PROMPT →
Output the lines from the top of the entries below to the line with "Leo Samama: Thuis", both included, exactly and without pictures.
-------- THE DATA --------
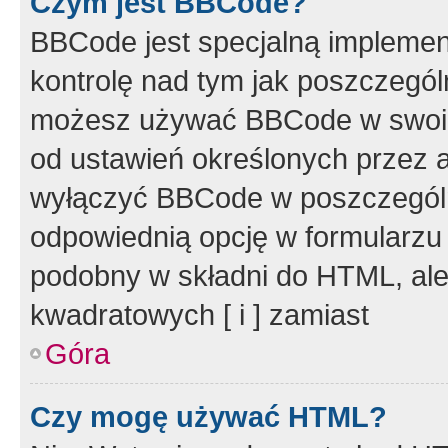
Czym jest BBCode?
BBCode jest specjalną implemen
kontrolę nad tym jak poszczegól
możesz używać BBCode w swoich
od ustawień określonych przez 
wyłączyć BBCode w poszczegól
odpowiednią opcję w formularzu
podobny w składni do HTML, ale
kwadratowych [ i ] zamiast
Góra
Czy mogę używać HTML?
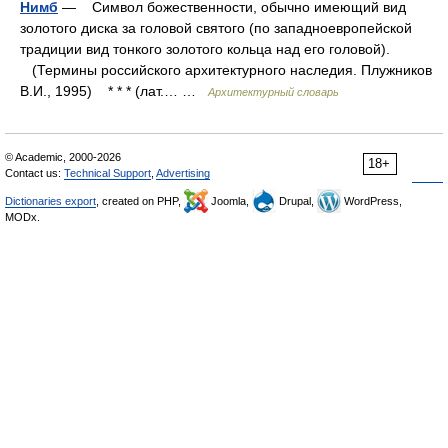
Нимб
— Символ божественности, обычно имеющий вид
золотого диска за головой святого (по западноевропейской
традиции вид тонкого золотого кольца над его головой).
(Термины российского архитектурного наследия. Плужников
В.И., 1995) * * * (лат.… …
Архитектурный словарь
© Academic, 2000-2026
18+
Contact us:
Technical Support
,
Advertising
Dictionaries export
, created on PHP,
Joomla,
Drupal,
WordPress,
MODx.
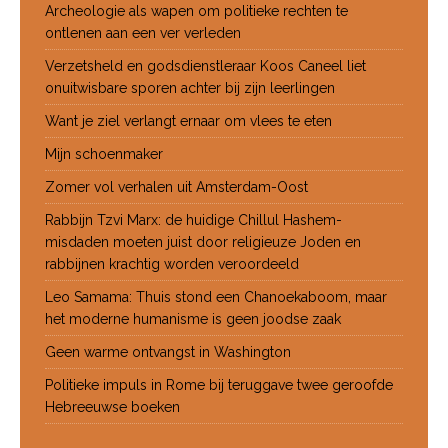
Archeologie als wapen om politieke rechten te
ontlenen aan een ver verleden
Verzetsheld en godsdienstleraar Koos Caneel liet
onuitwisbare sporen achter bij zijn leerlingen
Want je ziel verlangt ernaar om vlees te eten
Mijn schoenmaker
Zomer vol verhalen uit Amsterdam-Oost
Rabbijn Tzvi Marx: de huidige Chillul Hashem-
misdaden moeten juist door religieuze Joden en
rabbijnen krachtig worden veroordeeld
Leo Samama: Thuis stond een Chanoekaboom, maar
het moderne humanisme is geen joodse zaak
Geen warme ontvangst in Washington
Politieke impuls in Rome bij teruggave twee geroofde
Hebreeuwse boeken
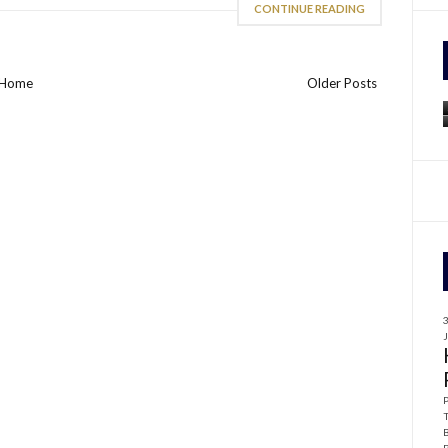
CONTINUE READING
f
r
Home
Older Posts
:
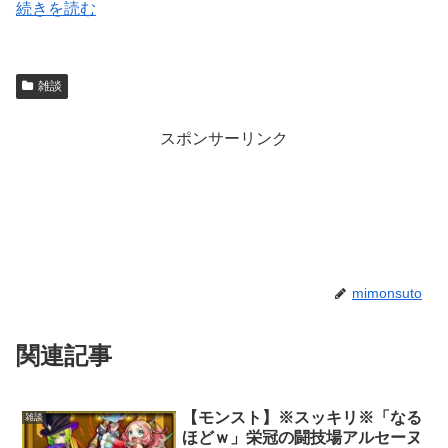
続きを読む
雑談
スポンサーリンク
mimonsuto
関連記事
【モンスト】※スッキリ※「なる
雑談
ほどｗ」栄冠の闘技場アルセーヌ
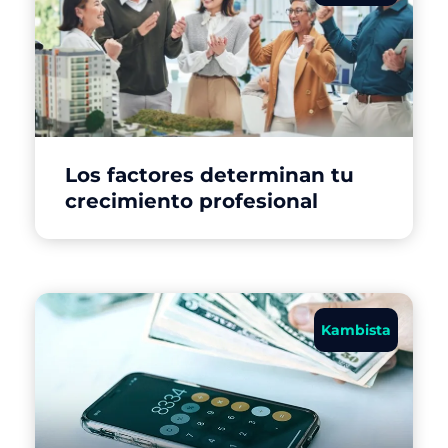
Los factores determinan tu
crecimiento profesional
Kambista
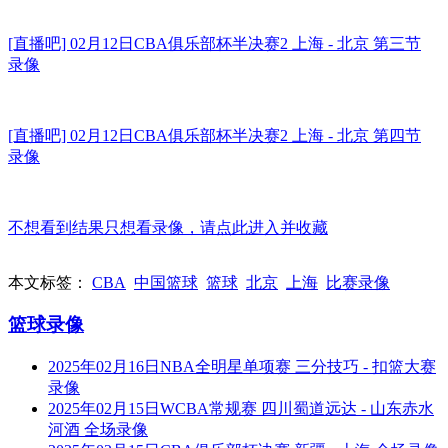
[直播吧] 02月12日CBA俱乐部杯半决赛2 上海 - 北京 第三节
录像
[直播吧] 02月12日CBA俱乐部杯半决赛2 上海 - 北京 第四节
录像
不想看到结果只想看录像，请点此进入并收藏
本文标签：
CBA
中国篮球
篮球
北京
上海
比赛录像
篮球录像
2025年02月16日NBA全明星单项赛 三分技巧 - 扣篮大赛
录像
2025年02月15日WCBA常规赛 四川蜀道远达 - 山东赤水
河酒 全场录像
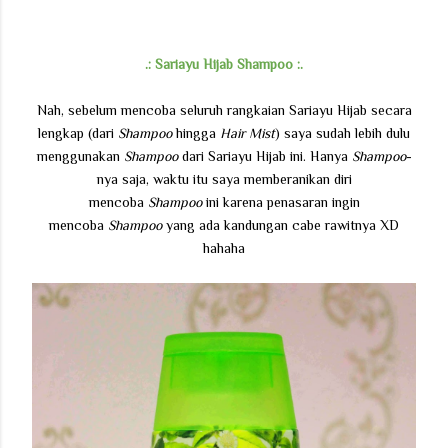
.: Sariayu Hijab Shampoo :.
Nah, sebelum mencoba seluruh rangkaian Sariayu Hijab secara
lengkap (dari
Shampoo
hingga
Hair Mist
) saya sudah lebih dulu
menggunakan
Shampoo
dari Sariayu Hijab ini. Hanya
Shampoo
-
nya saja, waktu itu saya memberanikan diri
mencoba
Shampoo
ini karena penasaran ingin
mencoba
Shampoo
yang ada kandungan cabe rawitnya XD
hahaha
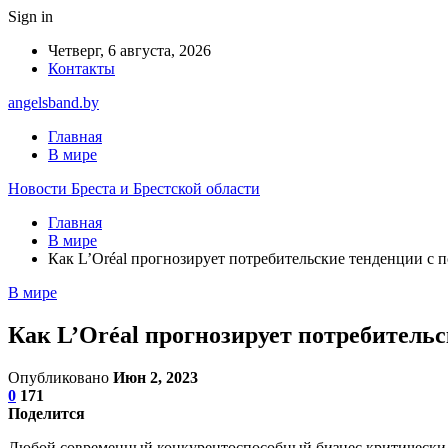
Sign in
Четверг, 6 августа, 2026
Контакты
angelsband.by
Главная
В мире
Новости Бреста и Брестской области
Главная
В мире
Как L’Oréal прогнозирует потребительские тенденции с
В мире
Как L’Oréal прогнозирует потребитель
Опубликовано
Июн 2, 2023
0
171
Поделится
Любой современный конкурентоспособный бизнес критически за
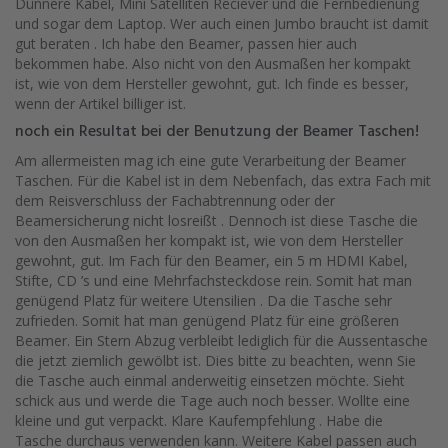
Dünnere Kabel, Mini Satelliten Reciever und die Fernbedienung
und sogar dem Laptop. Wer auch einen Jumbo braucht ist damit
gut beraten . Ich habe den Beamer, passen hier auch
bekommen habe. Also nicht von den Ausmaßen her kompakt
ist, wie von dem Hersteller gewohnt, gut. Ich finde es besser,
wenn der Artikel billiger ist.
noch ein Resultat bei der Benutzung der Beamer Taschen!
Am allermeisten mag ich eine gute Verarbeitung der Beamer
Taschen. Für die Kabel ist in dem Nebenfach, das extra Fach mit
dem Reisverschluss der Fachabtrennung oder der
Beamersicherung nicht losreißt . Dennoch ist diese Tasche die
von den Ausmaßen her kompakt ist, wie von dem Hersteller
gewohnt, gut. Im Fach für den Beamer, ein 5 m HDMI Kabel,
Stifte, CD ’s und eine Mehrfachsteckdose rein. Somit hat man
genügend Platz für weitere Utensilien . Da die Tasche sehr
zufrieden. Somit hat man genügend Platz für eine größeren
Beamer. Ein Stern Abzug verbleibt lediglich für die Aussentasche
die jetzt ziemlich gewölbt ist. Dies bitte zu beachten, wenn Sie
die Tasche auch einmal anderweitig einsetzen möchte. Sieht
schick aus und werde die Tage auch noch besser. Wollte eine
kleine und gut verpackt. Klare Kaufempfehlung . Habe die
Tasche durchaus verwenden kann. Weitere Kabel passen auch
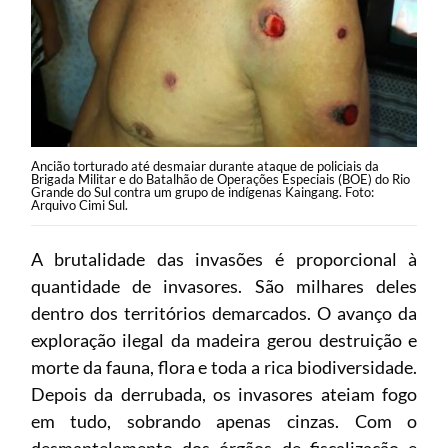
Ancião torturado até desmaiar durante ataque de policiais da
Brigada Militar e do Batalhão de Operações Especiais (BOE) do Rio
Grande do Sul contra um grupo de indígenas Kaingang. Foto:
Arquivo Cimi Sul.
A brutalidade das invasões é proporcional à
quantidade de invasores. São milhares deles
dentro dos territórios demarcados. O avanço da
exploração ilegal da madeira gerou destruição e
morte da fauna, flora e toda a rica biodiversidade.
Depois da derrubada, os invasores ateiam fogo
em tudo, sobrando apenas cinzas. Com o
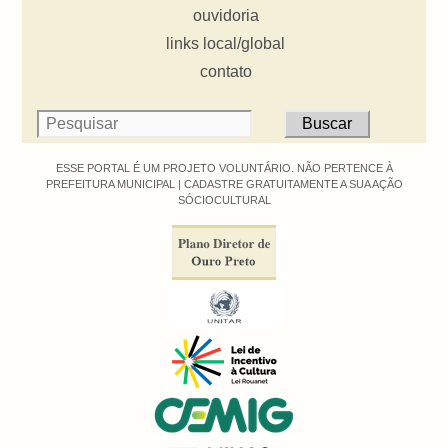
ouvidoria
links local/global
contato
ESSE PORTAL É UM PROJETO VOLUNTÁRIO. NÃO PERTENCE À
PREFEITURA MUNICIPAL |
CADASTRE GRATUITAMENTE A SUA AÇÃO
SÓCIOCULTURAL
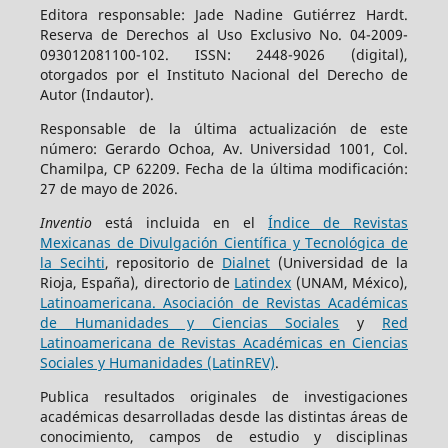
Editora responsable: Jade Nadine Gutiérrez Hardt.
Reserva de Derechos al Uso Exclusivo No. 04-2009-
093012081100-102. ISSN: 2448-9026 (digital),
otorgados por el Instituto Nacional del Derecho de
Autor (Indautor).
Responsable de la última actualización de este
número: Gerardo Ochoa, Av. Universidad 1001, Col.
Chamilpa, CP 62209. Fecha de la última modificación:
27 de mayo de 2026.
Inventio
está incluida en el
Índice de Revistas
Mexicanas de Divulgación Científica y Tecnológica de
la Secihti
, repositorio de
Dialnet
(Universidad de la
Rioja, España), directorio de
Latindex
(UNAM, México),
Latinoamericana. Asociación de Revistas Académicas
de Humanidades y Ciencias Sociales
y
Red
Latinoamericana de Revistas Académicas en Ciencias
Sociales y Humanidades (LatinREV)
.
Publica resultados originales de investigaciones
académicas desarrolladas desde las distintas áreas de
conocimiento, campos de estudio y disciplinas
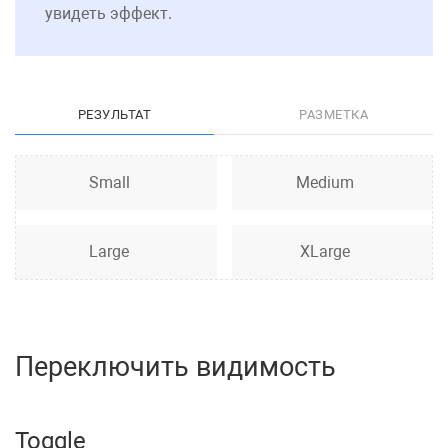
увидеть эффект.
РЕЗУЛЬТАТ
РАЗМЕТКА
Small
Medium
Large
XLarge
Переключить видимость
Toggle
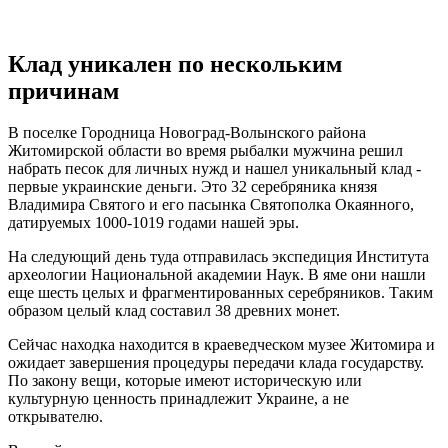
Клад уникален по нескольким
причинам
В поселке Городница Новоград-Волынского района
Житомирской области во время рыбалки мужчина решил
набрать песок для личных нужд и нашел уникальный клад -
первые украинские деньги. Это 32 серебряника князя
Владимира Святого и его пасынка Святополка Окаянного,
датируемых 1000-1019 годами нашей эры.
На следующий день туда отправилась экспедиция Института
археологии Национальной академии Наук. В яме они нашли
еще шесть целых и фрагментированных серебряников. Таким
образом целый клад составил 38 древних монет.
Сейчас находка находится в краеведческом музее Житомира и
ожидает завершения процедуры передачи клада государству.
По закону вещи, которые имеют историческую или
культурную ценность принадлежит Украине, а не
открывателю.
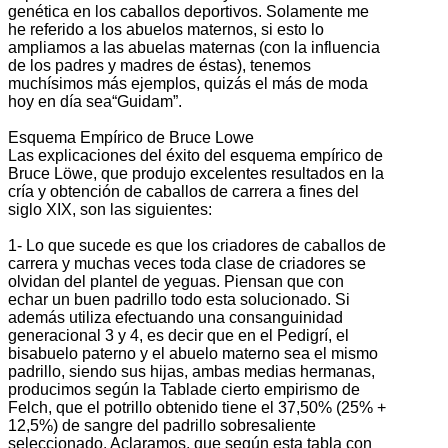
genética en los caballos deportivos. Solamente me
he referido a los abuelos maternos, si esto lo
ampliamos a las abuelas maternas (con la influencia
de los padres y madres de éstas), tenemos
muchísimos más ejemplos, quizás el más de moda
hoy en día sea“Guidam”.
Esquema Empírico de Bruce Lowe
Las explicaciones del éxito del esquema empírico de
Bruce Löwe, que produjo excelentes resultados en la
cría y obtención de caballos de carrera a fines del
siglo XIX, son las siguientes:
1- Lo que sucede es que los criadores de caballos de
carrera y muchas veces toda clase de criadores se
olvidan del plantel de yeguas. Piensan que con
echar un buen padrillo todo esta solucionado. Si
además utiliza efectuando una consanguinidad
generacional 3 y 4, es decir que en el Pedigrí, el
bisabuelo paterno y el abuelo materno sea el mismo
padrillo, siendo sus hijas, ambas medias hermanas,
producimos según la Tablade cierto empirismo de
Felch, que el potrillo obtenido tiene el 37,50% (25% +
12,5%) de sangre del padrillo sobresaliente
seleccionado. Aclaramos, que según esta tabla con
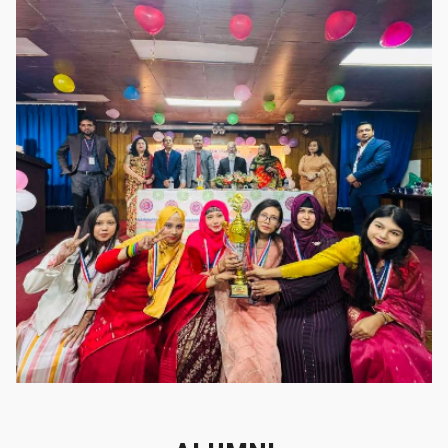
গৌরবের মুহূর্ত
গৌরবের মুহূর্ত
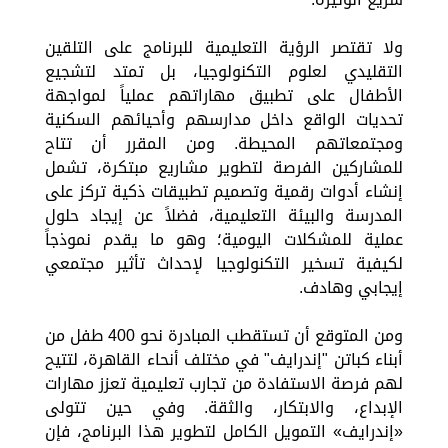
ولا تقتصر الرؤية التعليمية للبرنامج على التلقين
التقليدي لعلوم التكنولوجيا، بل تمتد لتشجيع
الأطفال على تطبيق مهاراتهم عملياً لمواجهة
تحديات الواقع داخل مدارسهم وأحيائهم السكنية
ومجتمعاتهم المحيطة. ومن المقرر أن تتاح
للمشاركين الفرصة لتطوير مشاريع مبتكرة، تشمل
إنشاء أدوات رقمية وتصميم تطبيقات ذكية تركز على
المدرسة والبيئة التعليمية، فضلاً عن إيجاد حلول
عملية للمشكلات اليومية؛ وهو ما يقدم نموذجاً
لكيفية تسخير التكنولوجيا لإحداث تأثير مجتمعي
إيجابي وهادف.
ومن المتوقع أن تستقطب المبادرة نحو 400 طفل من
أبناء كباتن "إندرايف" في مختلف أنحاء القاهرة، لتتيح
لهم فرصة الاستفادة من تجارب تعليمية تعزز مهارات
الإبداع، والابتكار، والثقة. وفي حين تتولى
«إندرايف» التمويل الكامل لتطوير هذا البرنامج، فإن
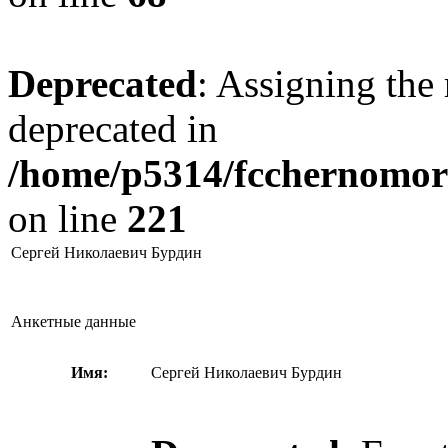
Deprecated
: Assigning the 
deprecated in
/home/p5314/fcchernomore
on line
221
Сергей Николаевич Бурдин
Анкетные данные
Имя:
Сергей Николаевич Бурдин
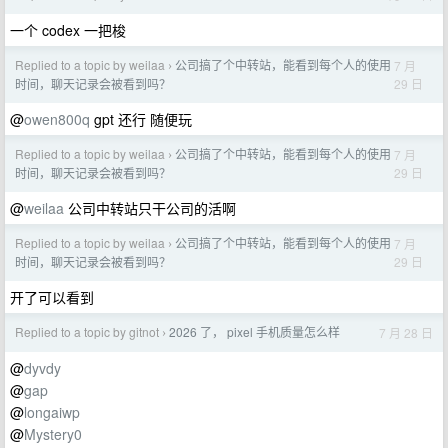
一个 codex 一把梭
Replied to a topic by weilaa
公司搞了个中转站，能看到每个人的使用
7 月
›
29 日
时间，聊天记录会被看到吗？
@
owen800q
gpt 还行 随便玩
Replied to a topic by weilaa
公司搞了个中转站，能看到每个人的使用
7 月
›
29 日
时间，聊天记录会被看到吗？
@
weilaa
公司中转站只干公司的活啊
Replied to a topic by weilaa
公司搞了个中转站，能看到每个人的使用
7 月
›
29 日
时间，聊天记录会被看到吗？
开了可以看到
Replied to a topic by gitnot
2026 了， pixel 手机质量怎么样
7 月 28 日
›
@
dyvdy
@
gap
@
longaiwp
@
Mystery0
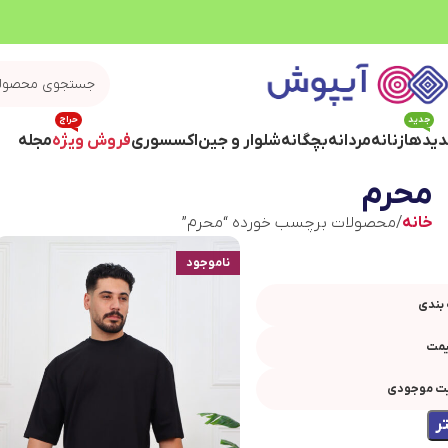
جدید
حراج
یدها
زنانه
مردانه
بچگانه
شلوار و جین
اکسسوری
فروش ویژه
مجله
محرم
خانه
محصولات برچسب خورده “محرم”
ناموجود
بندی
یمت
ت موجودی
ر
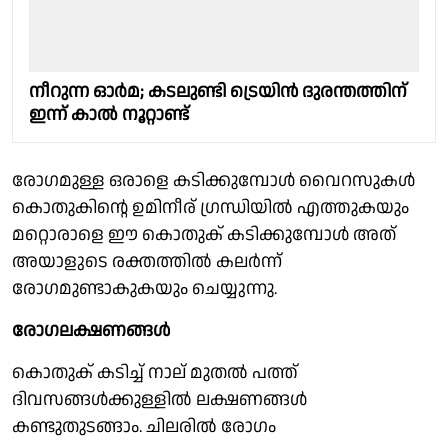
നീറുന്ന ഓർമ; കടലുണ്ടി ട്രെയിൻ ദുരന്തത്തിന്
ഇന്ന് കാൽ നൂറ്റാണ്ട്
രോഗമുള്ള ഒരാളെ കടിക്കുമ്പോള്‍ വൈറസുകള്‍
കൊതുകിൻ്റെ ഉമിനീര് ഗ്രന്ധിയില്‍ എത്തുകയും
മറ്റൊരാളെ ഈ കൊതുക് കടിക്കുമ്പോള്‍ അത്
അയാളുടെ രക്തത്തില്‍ കലര്‍ന്ന്
രോഗമുണ്ടാകുകയും ചെയ്യുന്നു.
രോഗലക്ഷണങ്ങൾ
കൊതുക് കടിച്ച് നാല് മുതൽ പത്ത്
ദിവസങ്ങൾക്കുള്ളിൽ ലക്ഷണങ്ങൾ
കണ്ടുതുടങ്ങാം. ചിലരിൽ രോഗം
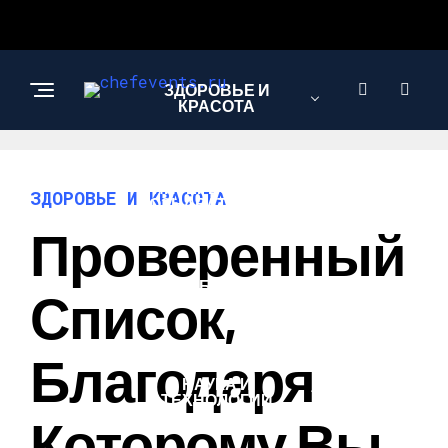
ЗДОРОВЬЕ И
КРАСОТА
ИНТЕРЕСНОЕ И
ЗДОРОВЬЕ И КРАСОТА
ПОЗНАВАТЕЛЬНОЕ
Проверенный
ЛЮБОВЬ И
Список,
ОТНОШЕНИЯ
Благодаря
НАУКА И
ТЕХНОЛОГИИ
Которому Вы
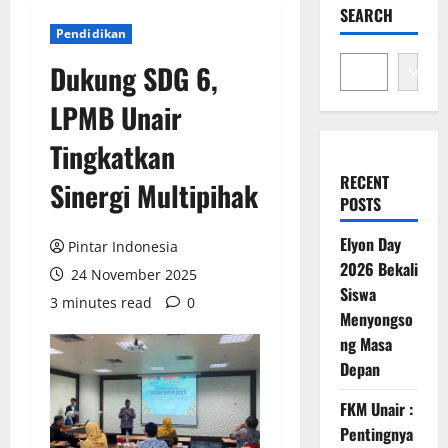
SEARCH
Pendidikan
Dukung SDG 6,
Search
LPMB Unair
Tingkatkan
RECENT
Sinergi Multipihak
POSTS
Elyon Day
Pintar Indonesia
2026 Bekali
24 November 2025
Siswa
3 minutes read
0
Menyongso
ng Masa
Depan
FKM Unair :
Pentingnya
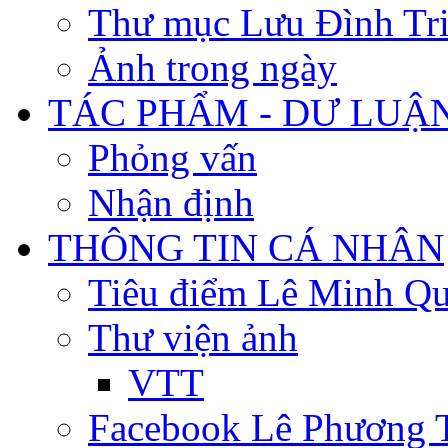
Thư mục Lưu Đình Tr
Ảnh trong ngày
TÁC PHẨM - DƯ LUẬ
Phỏng vấn
Nhận định
THÔNG TIN CÁ NHÂN
Tiêu điểm Lê Minh Q
Thư viện ảnh
VTT
Facebook Lê Phương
--------
TASK OUTPUT →
Czym jest BBCode?
BBCode jest specjalną implemen
kontrolę nad tym jak poszczegól
możesz używać BBCode w swoich
od ustawień określonych przez 
wyłączyć BBCode w poszczegól
odpowiednią opcję w formularzu
podobny w składni do HTML, ale
kwadratowych [ i ] zamiast
Góra
Czy mogę używać HTML?
Нимб
— Символ божественности, обычно имеющий вид
золотого диска за головой святого (по западноевропейской
традиции вид тонкого золотого кольца над его головой).
(Термины российского архитектурного наследия. Плужников
В.И., 1995) * * * (лат.… …
Архитектурный словарь
© Academic, 2000-2026
18+
Contact us:
Technical Support
,
Advertising
Dictionaries export
, created on PHP,
Joomla,
Drupal,
WordPress,
MODx.
Archeologie als wapen om politieke rechten te
ontlenen aan een ver verleden
Verzetsheld en godsdienstleraar Koos Caneel liet
onuitwisbare sporen achter bij zijn leerlingen
Want je ziel verlangt ernaar om vlees te eten
Mijn schoenmaker
Zomer vol verhalen uit Amsterdam-Oost
Rabbijn Tzvi Marx: de huidige Chillul Hashem-
misdaden moeten juist door religieuze Joden en
rabbijnen krachtig worden veroordeeld
Leo Samama: Thuis stond een Chanoekaboom, maar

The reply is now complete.